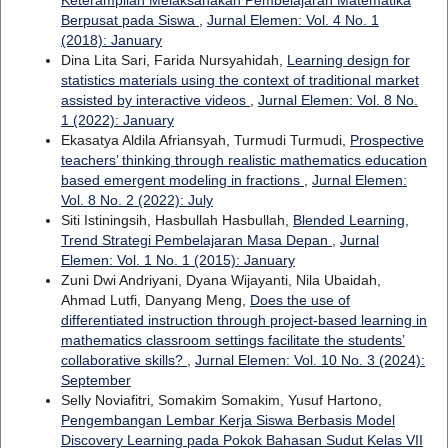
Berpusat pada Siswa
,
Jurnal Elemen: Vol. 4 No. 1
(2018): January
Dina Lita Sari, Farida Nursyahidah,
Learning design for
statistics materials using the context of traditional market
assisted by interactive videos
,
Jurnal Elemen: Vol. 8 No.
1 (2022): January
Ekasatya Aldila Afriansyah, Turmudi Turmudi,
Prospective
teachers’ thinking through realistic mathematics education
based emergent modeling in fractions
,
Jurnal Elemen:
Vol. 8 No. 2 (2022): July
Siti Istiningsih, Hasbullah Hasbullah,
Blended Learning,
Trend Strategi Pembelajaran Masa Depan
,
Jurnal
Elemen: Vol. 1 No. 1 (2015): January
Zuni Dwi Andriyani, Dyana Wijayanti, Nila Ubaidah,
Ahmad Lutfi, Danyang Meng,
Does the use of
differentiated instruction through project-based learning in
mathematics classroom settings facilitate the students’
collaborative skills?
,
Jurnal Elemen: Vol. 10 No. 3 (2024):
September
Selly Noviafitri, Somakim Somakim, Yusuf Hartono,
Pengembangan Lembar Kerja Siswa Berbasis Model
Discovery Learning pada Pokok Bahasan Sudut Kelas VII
-----
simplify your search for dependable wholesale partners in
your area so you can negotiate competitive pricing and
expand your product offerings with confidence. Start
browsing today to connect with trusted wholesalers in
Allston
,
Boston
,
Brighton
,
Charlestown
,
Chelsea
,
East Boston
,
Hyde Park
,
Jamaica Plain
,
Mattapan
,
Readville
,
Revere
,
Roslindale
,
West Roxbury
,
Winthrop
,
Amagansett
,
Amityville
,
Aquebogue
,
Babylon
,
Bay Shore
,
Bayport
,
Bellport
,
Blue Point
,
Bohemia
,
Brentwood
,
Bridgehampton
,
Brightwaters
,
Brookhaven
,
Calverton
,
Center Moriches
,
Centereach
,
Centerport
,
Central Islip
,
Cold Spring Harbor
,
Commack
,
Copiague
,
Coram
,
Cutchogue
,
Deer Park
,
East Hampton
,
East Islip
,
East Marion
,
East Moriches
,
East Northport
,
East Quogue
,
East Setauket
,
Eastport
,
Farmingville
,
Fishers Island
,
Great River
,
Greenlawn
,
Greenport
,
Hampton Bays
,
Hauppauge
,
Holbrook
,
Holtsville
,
-----
(Task): When the word "Jurnal" turns up on a line of the material above, copy that line.

(Solution below):
Jurnal Elemen: Vol. 4 No. 1
Jurnal Elemen: Vol. 8 No.
Jurnal Elemen:
Jurnal
Jurnal Elemen: Vol. 10 No. 3 (2024):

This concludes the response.